Waar komt je inspiratie vandaan?
Zoals ik hierboven reeds aanhaalde: voor iedere project een ander concept. Daarom heb ik het gevoel dat ik mijn inspiratie haal uit alle dingen die mij te beurt vallen vanaf het moment dat ik mijn ogen open tot ze vermoeid dichtvallen. 365 dagen op een jaar. Ik lees heel veel, ga naar cinema, toneel, ben gek op graphic novels, maar luister ook veel naar wat er (vooral op klassiek gebied) door de duizenden hedendaagse componisten op deze planeet wordt geproduceerd. Geen dag passeert zonder minstens twee ‘creaties’ te beluisteren, die als het ware gisteren zijn voorgesteld zijn geworden. (LiveNew Music Channel op Youtube) Maar nogmaals: mijn inspiratie is vooral eraan werken dat ik dingen kan associëren die tot nu toe niet vaak zijn samengebracht. Extra-muzikaal of niet, als het maar nieuwe verbindingen in het schakelbord van mijn geest mogelijk maakt.
In een eerder gesprek omschreef je jezelf als ‘volatiel’. Kan je uitleggen waarom dat woord zo goed bij je past?
Ook dit volgt uit het voorgaande. Ieder project kan leiden tot een moedwillig vergeten van wat ik reeds gemaakt heb. (Mijn Eerste symfonie ‘A symphony of Scraps’ uit 1988 is zo helemaal opgebouwd.) Ik luister heel zelden naar mijn muziek. Opnames beluisteren is zowat het minst plezierig aspect van mijn muzikantenbestaan. OK, je kunt er uit leren, maar door het feit dat ik mij toch steeds probeer in nieuwe nesten te werken, moet ik toch voortdurend nieuwe oplossingen opdissen. Wat heb je aan een vork als je soep moet eten als het ware?… Vandaar dit parcours waar weinig overgeleverde vormen in te vinden zijn. Ik heb wel 25 piano sonates gecomponeerd, maar ze verschillen allemaal van elkaar. Soms in hoge mate. Door die ‘volatiliteit’ heb ik natuurlijk met een ongelooflijk verscheiden poel aan muzikanten mogen werken. Gaande van een pas afgestudeerde elektrische bassist tot een Koningin Elisabeth Wedstrijd winnaar, van een ensemble van 20 slagwerkers en vier ‘Indianen’ tot een opera voor drie harpistes, een fluitiste en een jazz contrabassist die een actrice en drie wilde sopranen hun ding laten doen.

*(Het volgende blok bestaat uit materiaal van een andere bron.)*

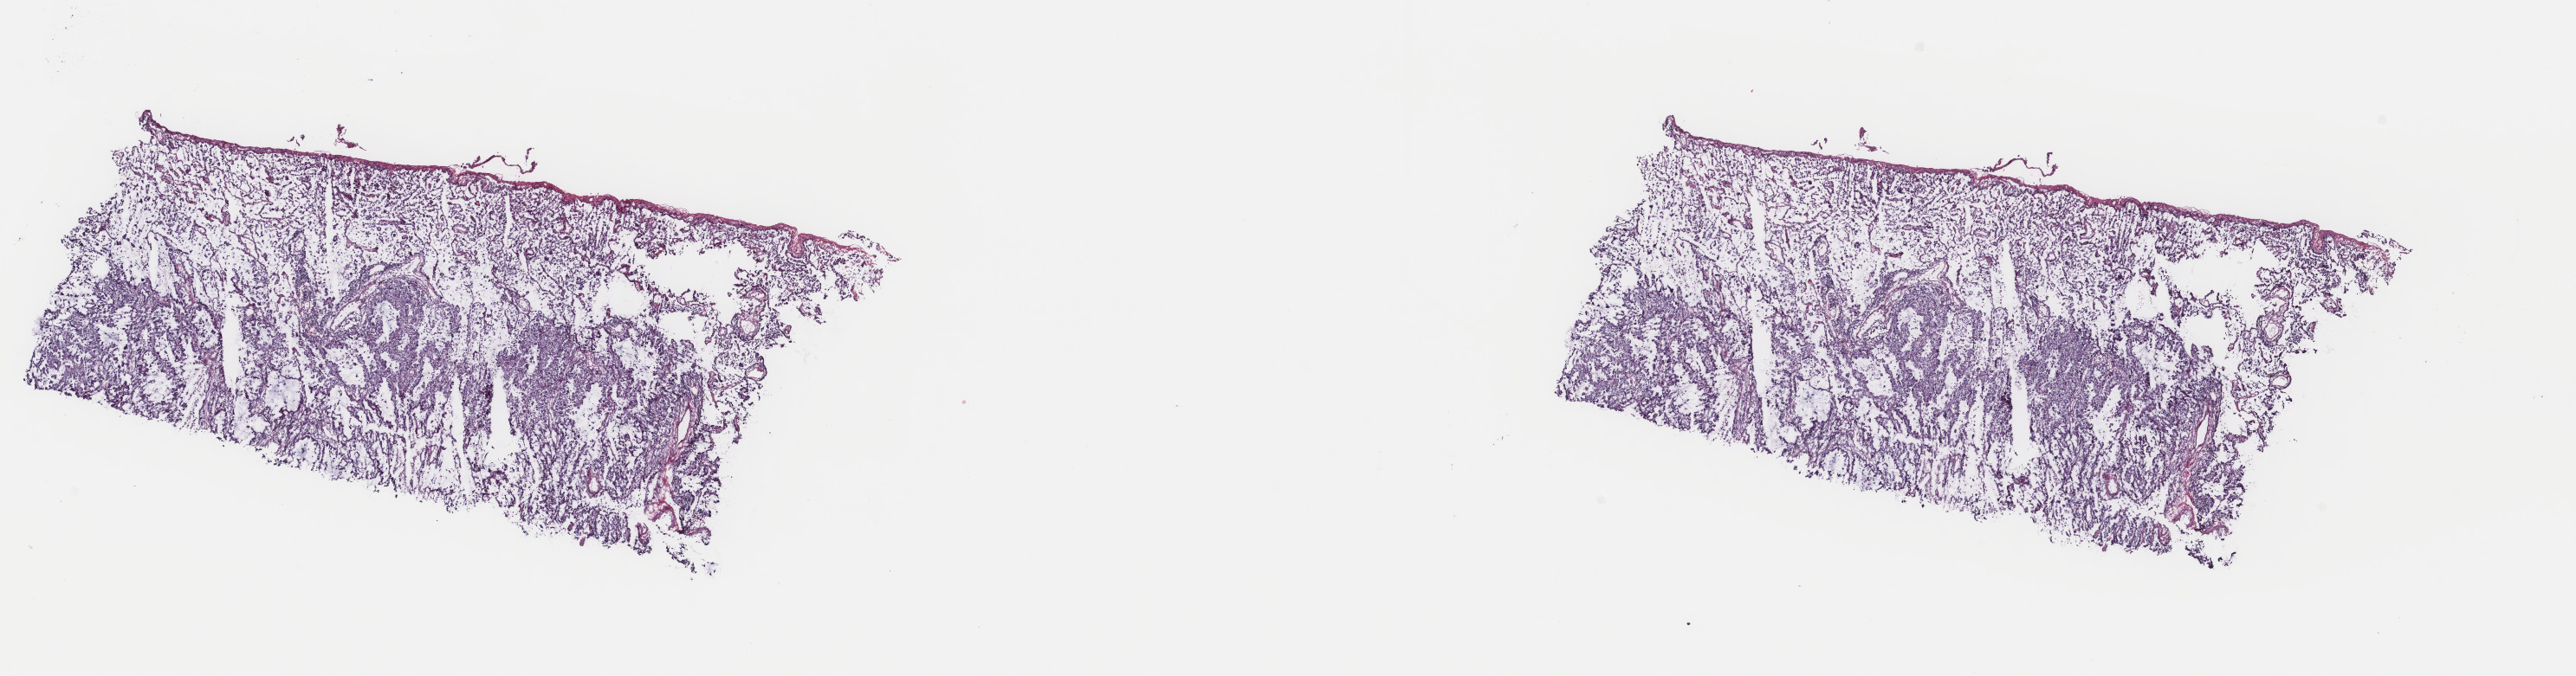
Digitized H&E tissue section (whole slide), a low-resolution overview of the entire scanned area, about 23.6 x 6.2 mm; frozen section from the top of the tissue portion; lung, primary tumour sample. Female patient; age at initial diagnosis 75 years. Pathologist review of this section (percent, as recorded): tumour cells 100%, tumour nuclei 65%, normal cells 0%, stromal cells 0%, necrosis 0%. Inflammatory infiltration, as recorded: lymphocyte infiltration 0%, monocyte infiltration 0%, neutrophil infiltration 0%.
Diagnosis: Adenocarcinoma, NOS (lower lobe, lung). AJCC pathologic stage: IV.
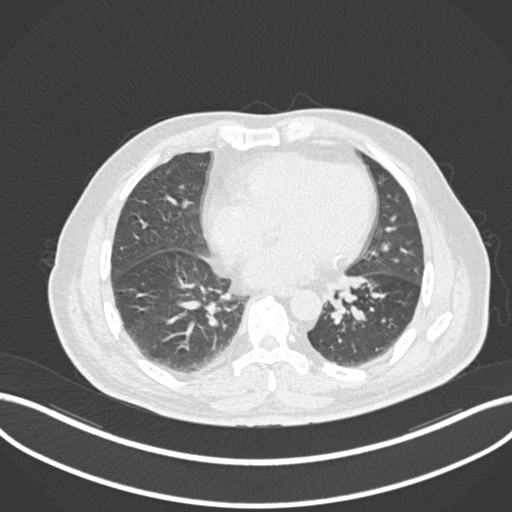
Chest CT, one axial slice. Slice 40 of 161 in the series (ordered by position). 120 kVp. Lung window (W 1500 / L -600 HU). 1 mm slice thickness. 512 × 512 image matrix, field of view 400 × 400 mm. Male patient, age 71 years. From the clinical record (not read from this slice): clinical TNM (as recorded): T1b N0 M0.
Annotated regions visible in this slice (bounding box drawn by a radiologist):
- lung tumour (recorded histology: squamous cell carcinoma): box from (x=326, y=287) to (x=351, y=325) px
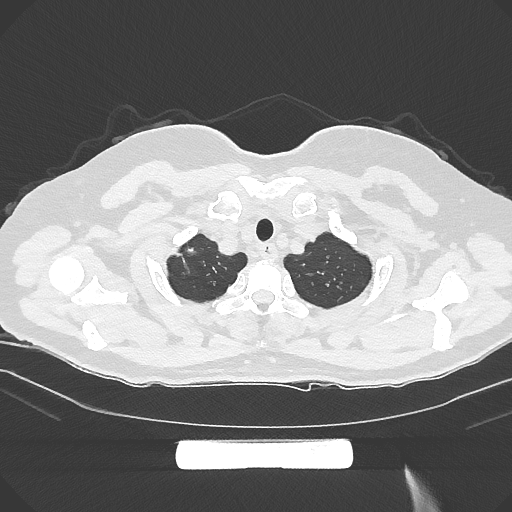
Chest CT, one axial slice. Slice 267 of 294 in the series (ordered by position). Reconstruction kernel IMR1,SharpPlus. Lung window (W 1500 / L -600 HU). 1 mm slice thickness. 512 × 512 image matrix. Patient: female, 58 years. Case-level facts recorded for this patient, not image findings: clinical TNM (as recorded): T1b N0 M0; histopathological grade: G2-3.
Annotated regions visible in this slice (rectangle marked by the reading radiologist):
- lung tumour (recorded histology: adenocarcinoma): bounding box [x1, y1, x2, y2] px = [172, 247, 202, 280]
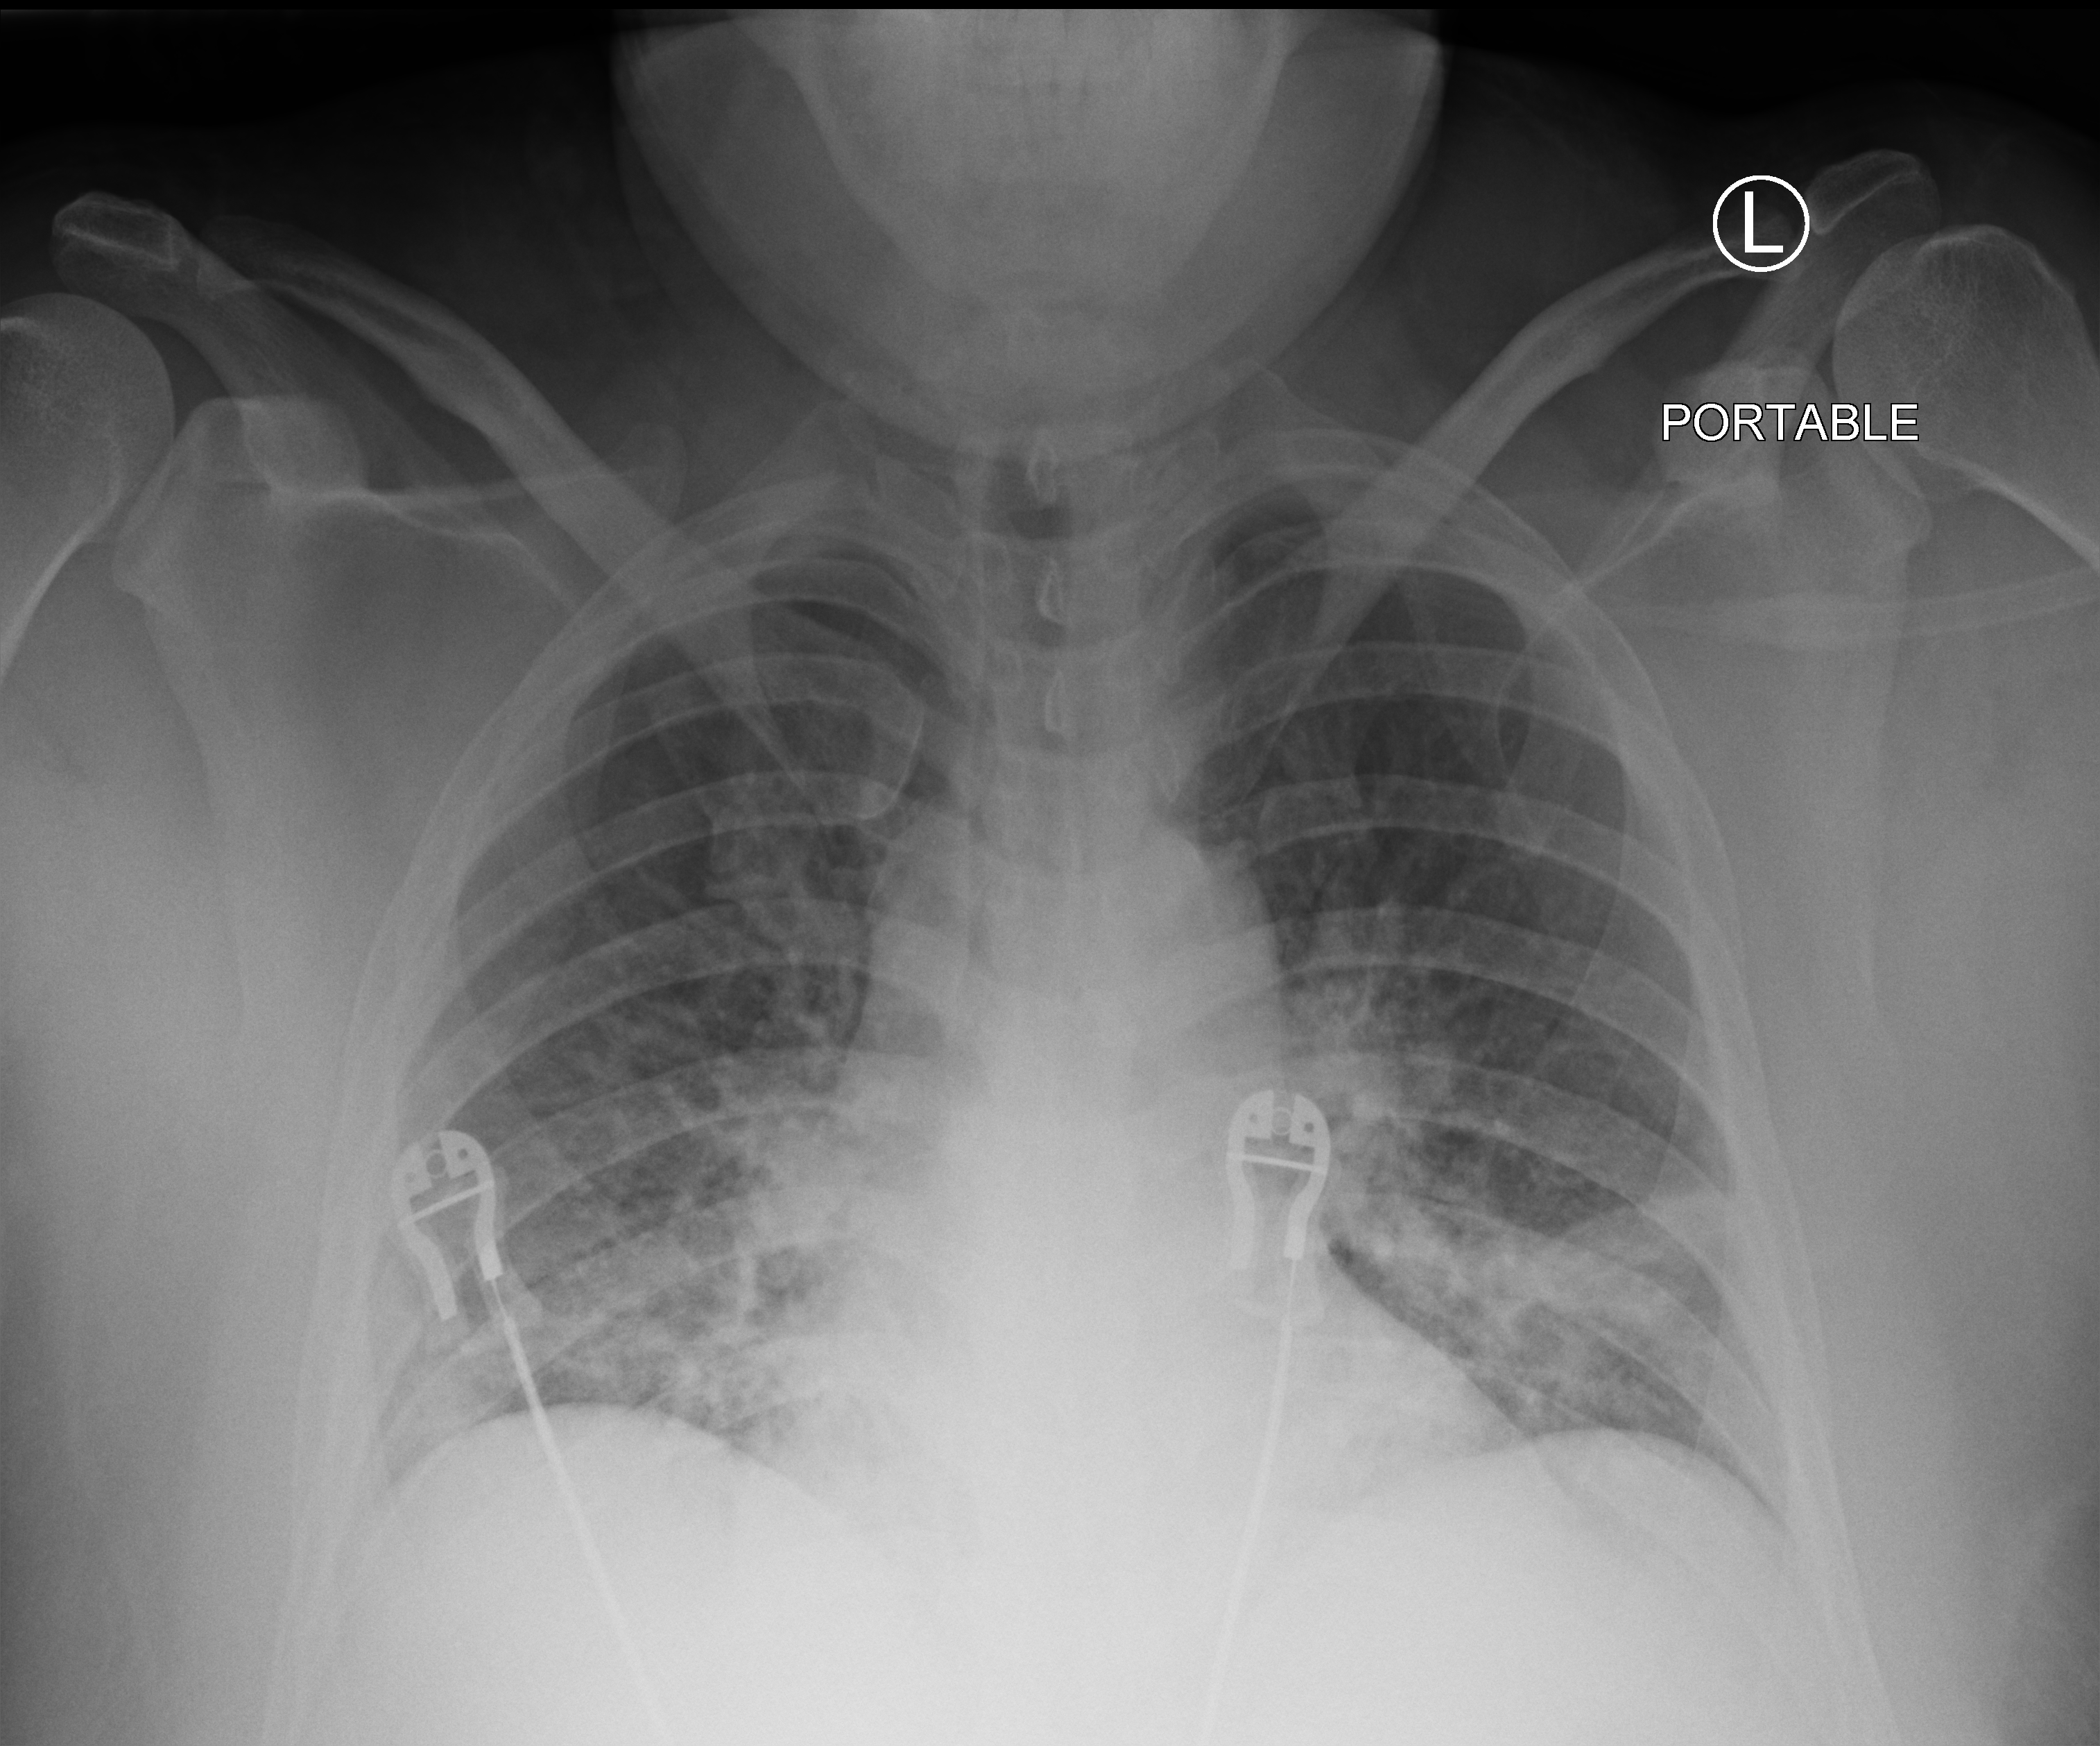
Portable chest radiograph. Male patient hospitalised with COVID-19, age 18–59 years.
From the hospital-stay record, not from the radiograph (when in the stay this image was taken is not recorded): other chronic lung disease (admission record): no.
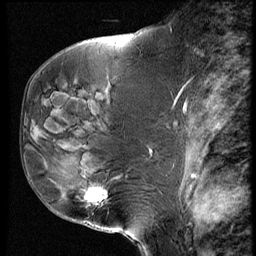
Breast MRI (dynamic contrast-enhanced), one sagittal slice. Position 29 of 60 along the scan axis. Dynamic contrast-enhanced series, image 2 of 4 at this slice position (ordered by acquisition). 1.5 T. TE 4.2 ms, TR 9 ms. 2.5 mm slice thickness. 256 × 256 image matrix, field of view 180 × 180 mm. Patient: female, 50 years. From the clinical record (not read from this slice): setting: breast cancer imaged before/during neoadjuvant chemotherapy; receptor status: HR-positive, HER2-negative.
Structures marked on this image (semi-automatically segmented with operator editing):
- analysis volume of interest (the breast-tissue region the enhancement analysis was run in; not a lesion): box from (x=48, y=109) to (x=135, y=230) px
- tumour enhancement mask (voxels above the 140 % enhancement threshold inside the analysis volume of interest): (x=84, y=189)–(x=107, y=203)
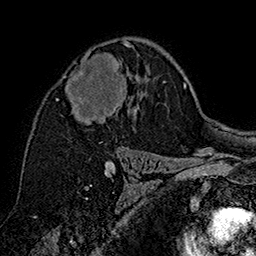
Breast MRI (dynamic contrast-enhanced), one axial slice. Slice 102 of 160 in the series (ordered by position). Cropped to one breast. Dynamic contrast-enhanced series, time point 2 of 7 at this slice position (early post-contrast). 1.5 T. TE 2.8 ms, TR 5.4 ms. 1 mm slice thickness. 256 × 256 image matrix, field of view 180 × 180 mm. Female patient.
Structures marked on this image (semi-automatic segmentation, software-assisted and operator-edited):
- enhancing-tissue mask used for the functional tumour volume (all voxels passing the contrast-enhancement thresholds inside the analysis volume; usually the tumour): bounding box (x1, y1, x2, y2) in pixels: (56, 41, 138, 117)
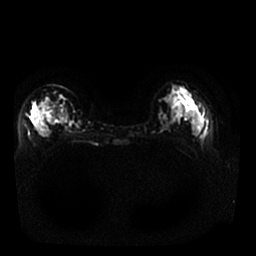
Breast MRI, one axial slice; position 9 of 25 along the scan axis; diffusion-weighted series; image 2 of 4 stored at this slice position (different b-values; order by instance number); 1.5 T; 256 × 256 image matrix, field of view 340 × 340 mm. Female patient.
Structures marked on this image (manually delineated by an expert):
- tumour on diffusion-weighted imaging: bounding box (x1, y1, x2, y2) in pixels: (33, 110, 39, 121)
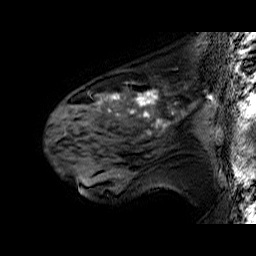
Breast MRI (dynamic contrast-enhanced), one sagittal slice. Position 39 of 60 along the scan axis. Dynamic contrast-enhanced series, time point 2 of 6 at this slice position (early post-contrast). 1.5 T. TE 6.4 ms, TR 32.9 ms. 4 mm slice thickness. 256 × 256 image matrix. Female patient. From the clinical record (not read from this slice): setting: breast cancer imaged before/during neoadjuvant chemotherapy; receptor status: HER2-positive.
Outlined on this slice (semi-automatic segmentation, software-assisted and operator-edited):
- analysis volume of interest (the breast-tissue region the enhancement analysis was run in; not a lesion): box from (x=51, y=78) to (x=196, y=160) px
- tumour enhancement mask (voxels above the 100 % enhancement threshold inside the analysis volume of interest): (x=98, y=90)–(x=162, y=134)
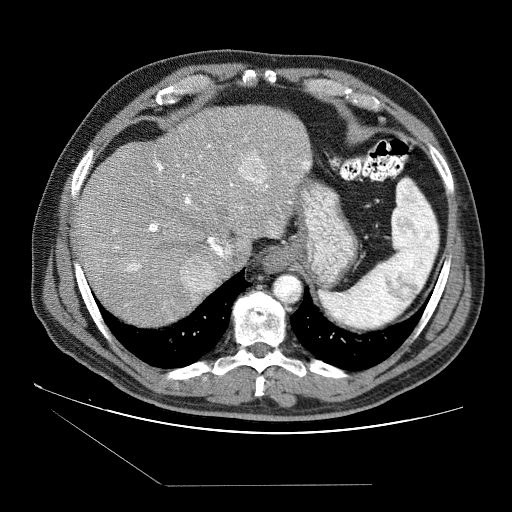
Contrast-enhanced abdominal CT (liver protocol), one axial slice; position 65 of 87 along the scan axis; reconstruction kernel STANDARD; 120 kVp; soft-tissue window (W 400 / L 40 HU); 512 × 512 image matrix, field of view 400 × 400 mm. From the clinical record (not read from this slice): diagnosis: hepatocellular carcinoma (patient treated with transarterial chemoembolisation; whether this scan precedes or follows treatment is not stated here); TNM stage (as recorded): Stage-II; Child-Pugh class: B; tumour differentiation: no biopsy; tumour nodularity: multinodular.
Annotated regions visible in this slice (semi-automatically segmented with operator editing):
- liver parenchyma outside the tumour (the mass and vessels are separate outlines, so this box may not span the whole liver): bounding box <76,106,312,326> (left, top, right, bottom; pixels)
- mass: <178,153,268,292>
- portal vein: <84,137,310,306>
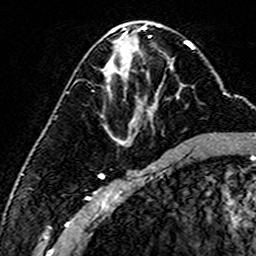
Breast MRI (dynamic contrast-enhanced), one axial slice; slice 76 of 160 in the series (ordered by position); cropped to one breast; dynamic contrast-enhanced series, time point 2 of 6 at this slice position (early post-contrast); 3 T; TE 4.6 ms, TR 7.4 ms; 1 mm slice thickness; 256 × 256 image matrix, field of view 144 × 144 mm. Female patient.
Annotated regions visible in this slice (semi-automatic segmentation, software-assisted and operator-edited):
- enhancing-tissue mask used for the functional tumour volume (all voxels passing the contrast-enhancement thresholds inside the analysis volume; usually the tumour): bounding box [x1, y1, x2, y2] px = [104, 86, 182, 130]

Wanneer je over je muziek praat, gebruik je vaak lyrische en zeer specifieke omschrijvingen. Is taal belangrijk in je leven? Heb je ooit overwogen hier ook iets mee te doen? Of zijn taal en muziek geen aparte werelden voor jou?
Ik val in herhaling: zie hierboven :-). Kunst voor mij is dingen maken en hopen dat het toch even relevant kan zijn voor de periode waarin het gemaakt wordt. Misschien moet ik zeggen dat ik wellicht het ‘verst’ sta in de productie van noten op virtueel papier, maar ik bezondig mij ook voortdurend aan extra-muzikale activiteiten. Ik heb libretti geschreven, ik ben terug aan het tekenen geslagen. Ik speel mee in mijn bands maar probeer zo weinig mogelijk dingen op te leggen, om de deuren ook daar open te houden. Er wordt zo veel moois en interessants geproduceerd op dit moment op onze vermoeide aarde, dat ik het als het ware een verplichting vind voor mezelf om zoveel mogelijk dingen te proberen meepikken. Al is het maar om voor het type mens zoals ik toch, heel even een luisteraar, een kijker, een medestander te kunnen zijn. Hen te ‘belonen’ met mijn aandacht. Er is ontzettend veel excellentie op dit ogenblik, en toch zoeken veel mensen het allemaal in dezelfde richting. Ik hoop mijn hoofd ooit 360 graden te kunnen draaien, zoals een wijze uil. De wereld ongeremd kunnen scannen als aanmoediging…
Je hebt lang les gegeven. Wat heb je daar zelf van geleerd?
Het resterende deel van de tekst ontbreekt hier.